Specifically, the music structure parameter is functionally related to the expected emotion value of the user, and the selection strategy in the emotion regulating system can calculate the music structure parameter according to the expected arousal value and the expected pleasure value in the expected emotion value of the user. The emotion error parameter is related to the previous emotion value and the current emotion value, and the selection strategy in the emotion adjusting system can acquire the previous awakening value and the previous pleasure value in the previous emotion value calculated in the last cycle and calculate the emotion error parameter according to the difference between the current awakening value and the previous awakening value and the difference between the current pleasure value and the previous pleasure value.
In one embodiment, the music structure parameter may be expressed as:
Tempo:note=0.3-arod*0.15 (1)
Rhythm:p(note=1)=arod/5 (2)
Loudness:note=unif{10,20*arod+12} (3)
Pitch:p(C3)=0.8*vald(4)
Mode=10-(2*vald) (5)
wherein, arodIndicating the desired degree of arousal, valdRepresenting a desired degree of pleasure, Tempo representing a Tempo, note representing a note, L outness representing loudness, Pitch representing Pitch, C3 representing a progression of bass tones, p (C3) representing a probability of bass occurrence, Unif { } representing a normalization process, Mode representing a music style in one embodiment, equation (1) representing that the Tempo is functionally related to arousalThe machine sets the number of notes played in a bar. This parameter is called tempo coarseness because it controls the number of notes played, more notes leading to a more complex tempo. The velocity (loudness) of each note is uniformly randomly set within a range of loudness, which is then determined by the relative loudness parameters of the subsequent tones. Equation (3) indicates that relative loudness is functionally related to arousal. Equation (4) indicates that the pitch is functionally related to the degree of pleasure, and in particular, the corresponding pitch can be selected according to the probability of occurrence of C3. Equation (5) indicates that the style of music is also related to the degree of pleasure.
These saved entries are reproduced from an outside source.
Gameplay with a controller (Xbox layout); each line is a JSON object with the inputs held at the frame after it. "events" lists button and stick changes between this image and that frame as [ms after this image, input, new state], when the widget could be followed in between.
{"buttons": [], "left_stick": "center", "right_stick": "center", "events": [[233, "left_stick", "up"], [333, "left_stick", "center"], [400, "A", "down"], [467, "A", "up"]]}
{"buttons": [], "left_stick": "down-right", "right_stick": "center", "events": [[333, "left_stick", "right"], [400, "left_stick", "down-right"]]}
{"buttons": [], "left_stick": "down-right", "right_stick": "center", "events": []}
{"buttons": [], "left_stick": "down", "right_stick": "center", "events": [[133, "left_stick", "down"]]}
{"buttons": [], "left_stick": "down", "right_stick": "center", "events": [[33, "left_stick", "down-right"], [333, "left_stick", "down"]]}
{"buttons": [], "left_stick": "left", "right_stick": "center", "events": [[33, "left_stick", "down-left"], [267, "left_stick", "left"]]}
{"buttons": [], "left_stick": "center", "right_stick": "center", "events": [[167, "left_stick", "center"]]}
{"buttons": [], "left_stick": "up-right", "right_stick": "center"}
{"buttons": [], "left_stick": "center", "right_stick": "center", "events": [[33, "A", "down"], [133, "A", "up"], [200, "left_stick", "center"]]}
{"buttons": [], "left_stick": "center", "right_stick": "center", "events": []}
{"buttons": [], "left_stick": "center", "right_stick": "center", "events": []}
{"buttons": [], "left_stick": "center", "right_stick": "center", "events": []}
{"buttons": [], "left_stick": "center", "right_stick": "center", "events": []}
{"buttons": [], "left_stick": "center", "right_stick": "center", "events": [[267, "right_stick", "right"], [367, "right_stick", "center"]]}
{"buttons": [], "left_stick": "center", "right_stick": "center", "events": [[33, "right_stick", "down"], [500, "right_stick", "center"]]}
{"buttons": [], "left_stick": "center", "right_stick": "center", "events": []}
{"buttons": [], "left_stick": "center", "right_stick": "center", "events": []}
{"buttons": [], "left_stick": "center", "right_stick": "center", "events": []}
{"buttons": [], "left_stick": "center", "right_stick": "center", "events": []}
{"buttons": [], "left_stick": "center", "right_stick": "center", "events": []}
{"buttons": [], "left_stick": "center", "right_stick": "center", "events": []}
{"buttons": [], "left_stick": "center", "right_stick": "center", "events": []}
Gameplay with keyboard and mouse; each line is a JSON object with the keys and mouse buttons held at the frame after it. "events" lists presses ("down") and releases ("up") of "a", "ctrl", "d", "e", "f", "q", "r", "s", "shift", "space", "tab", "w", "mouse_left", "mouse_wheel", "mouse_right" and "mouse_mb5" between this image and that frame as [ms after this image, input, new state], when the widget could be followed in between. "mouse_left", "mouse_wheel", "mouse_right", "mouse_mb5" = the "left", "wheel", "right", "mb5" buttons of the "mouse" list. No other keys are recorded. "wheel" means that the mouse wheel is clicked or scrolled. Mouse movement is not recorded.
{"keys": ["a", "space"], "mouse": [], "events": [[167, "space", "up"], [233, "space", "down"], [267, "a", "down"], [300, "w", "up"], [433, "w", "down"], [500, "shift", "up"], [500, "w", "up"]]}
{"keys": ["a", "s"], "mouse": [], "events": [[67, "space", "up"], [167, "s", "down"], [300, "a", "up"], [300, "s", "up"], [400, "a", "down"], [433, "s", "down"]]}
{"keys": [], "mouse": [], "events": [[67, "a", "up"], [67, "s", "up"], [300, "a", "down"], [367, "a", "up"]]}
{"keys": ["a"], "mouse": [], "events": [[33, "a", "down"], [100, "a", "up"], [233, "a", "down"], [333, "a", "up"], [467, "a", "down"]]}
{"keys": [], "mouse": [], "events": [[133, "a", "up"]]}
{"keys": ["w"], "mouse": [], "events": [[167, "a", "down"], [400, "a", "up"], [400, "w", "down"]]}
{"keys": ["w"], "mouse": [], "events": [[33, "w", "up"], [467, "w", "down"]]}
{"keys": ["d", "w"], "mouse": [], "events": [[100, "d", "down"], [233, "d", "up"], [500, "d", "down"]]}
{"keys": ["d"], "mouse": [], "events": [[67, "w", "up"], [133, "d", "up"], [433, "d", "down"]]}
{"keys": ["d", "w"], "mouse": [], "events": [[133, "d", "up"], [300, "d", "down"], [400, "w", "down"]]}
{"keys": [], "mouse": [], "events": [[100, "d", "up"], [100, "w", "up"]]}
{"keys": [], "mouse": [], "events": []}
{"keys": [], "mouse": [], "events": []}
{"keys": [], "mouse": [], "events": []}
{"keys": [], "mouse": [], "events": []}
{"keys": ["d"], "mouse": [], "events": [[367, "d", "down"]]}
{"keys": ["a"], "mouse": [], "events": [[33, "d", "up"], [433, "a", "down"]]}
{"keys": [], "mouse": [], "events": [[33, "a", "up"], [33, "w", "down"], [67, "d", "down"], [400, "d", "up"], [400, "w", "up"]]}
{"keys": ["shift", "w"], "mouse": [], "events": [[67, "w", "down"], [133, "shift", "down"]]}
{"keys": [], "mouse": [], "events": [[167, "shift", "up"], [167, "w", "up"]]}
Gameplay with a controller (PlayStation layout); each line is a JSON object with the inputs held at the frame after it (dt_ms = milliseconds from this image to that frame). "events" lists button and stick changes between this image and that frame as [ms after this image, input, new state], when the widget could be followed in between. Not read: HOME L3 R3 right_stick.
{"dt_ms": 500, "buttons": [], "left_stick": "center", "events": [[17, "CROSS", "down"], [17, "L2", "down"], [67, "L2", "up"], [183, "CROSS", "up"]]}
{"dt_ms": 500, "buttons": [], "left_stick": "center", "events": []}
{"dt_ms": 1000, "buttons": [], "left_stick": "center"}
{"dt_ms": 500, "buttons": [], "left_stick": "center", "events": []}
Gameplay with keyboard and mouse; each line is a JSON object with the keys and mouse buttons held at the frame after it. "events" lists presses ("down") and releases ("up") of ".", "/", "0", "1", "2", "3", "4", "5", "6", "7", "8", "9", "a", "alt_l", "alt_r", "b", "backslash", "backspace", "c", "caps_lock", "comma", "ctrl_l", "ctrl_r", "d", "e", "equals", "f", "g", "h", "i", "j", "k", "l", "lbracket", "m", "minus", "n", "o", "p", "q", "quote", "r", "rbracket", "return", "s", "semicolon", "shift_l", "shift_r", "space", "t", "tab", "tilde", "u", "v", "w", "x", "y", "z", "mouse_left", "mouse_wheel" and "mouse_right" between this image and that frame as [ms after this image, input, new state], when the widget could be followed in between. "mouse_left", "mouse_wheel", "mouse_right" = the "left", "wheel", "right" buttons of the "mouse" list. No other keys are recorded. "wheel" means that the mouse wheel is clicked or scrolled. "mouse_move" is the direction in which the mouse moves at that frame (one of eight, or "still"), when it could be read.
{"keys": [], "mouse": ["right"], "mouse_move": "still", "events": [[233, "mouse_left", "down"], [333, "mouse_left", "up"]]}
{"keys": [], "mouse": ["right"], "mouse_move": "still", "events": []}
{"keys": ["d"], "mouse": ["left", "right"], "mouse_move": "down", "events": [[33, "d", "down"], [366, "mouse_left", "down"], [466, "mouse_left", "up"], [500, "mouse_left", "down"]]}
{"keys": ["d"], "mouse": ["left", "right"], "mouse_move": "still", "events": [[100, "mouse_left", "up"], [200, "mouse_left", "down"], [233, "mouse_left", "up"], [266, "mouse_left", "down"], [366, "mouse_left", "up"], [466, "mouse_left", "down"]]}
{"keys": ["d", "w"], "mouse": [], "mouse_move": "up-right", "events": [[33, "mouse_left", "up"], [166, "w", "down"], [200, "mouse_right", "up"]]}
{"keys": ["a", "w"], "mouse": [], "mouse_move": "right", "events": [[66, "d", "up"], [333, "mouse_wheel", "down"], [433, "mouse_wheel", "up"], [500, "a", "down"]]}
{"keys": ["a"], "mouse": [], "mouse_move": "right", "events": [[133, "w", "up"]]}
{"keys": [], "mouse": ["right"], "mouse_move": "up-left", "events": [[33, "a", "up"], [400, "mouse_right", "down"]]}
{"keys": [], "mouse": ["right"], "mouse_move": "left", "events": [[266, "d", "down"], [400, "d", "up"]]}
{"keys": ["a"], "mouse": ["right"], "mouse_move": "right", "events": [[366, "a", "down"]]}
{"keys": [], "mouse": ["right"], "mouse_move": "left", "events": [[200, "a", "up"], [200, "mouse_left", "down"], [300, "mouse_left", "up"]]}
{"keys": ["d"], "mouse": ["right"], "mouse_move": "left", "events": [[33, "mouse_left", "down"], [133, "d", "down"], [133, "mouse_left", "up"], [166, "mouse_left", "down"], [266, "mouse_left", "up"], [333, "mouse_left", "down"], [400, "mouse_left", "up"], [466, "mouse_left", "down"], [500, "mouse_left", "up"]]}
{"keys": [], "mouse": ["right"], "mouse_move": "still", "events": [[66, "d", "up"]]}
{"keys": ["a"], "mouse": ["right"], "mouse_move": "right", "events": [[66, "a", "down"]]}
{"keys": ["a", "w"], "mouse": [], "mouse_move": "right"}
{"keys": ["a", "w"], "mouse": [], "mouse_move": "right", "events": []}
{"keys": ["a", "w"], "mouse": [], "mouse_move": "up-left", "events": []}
In the embodiment, the emotion of the user can be adjusted in real time according to the emotion feedback of the user by calculating the music structure parameter and the emotion error parameter and selecting the next played music based on the music structure parameter and the emotion error parameter, so that the emotion adjusting efficiency is further improved.
In one embodiment, the step of selecting corresponding target music from a preset music library according to the music selection parameter specifically includes: acquiring previous music selection parameters and current music selection parameters of the current time, and comparing the previous music selection parameters with the current music selection parameters; when the difference between the previous music selection parameter and the current music selection parameter is larger than a preset threshold value, directly selecting corresponding target music from a preset music library according to the current music selection parameter; and when the difference between the previous music selection parameter and the current music selection parameter is less than or equal to a preset threshold value, the current music selection parameter is changed through the noise parameter, and the corresponding target music is selected from a preset music library according to the changed current music selection parameter.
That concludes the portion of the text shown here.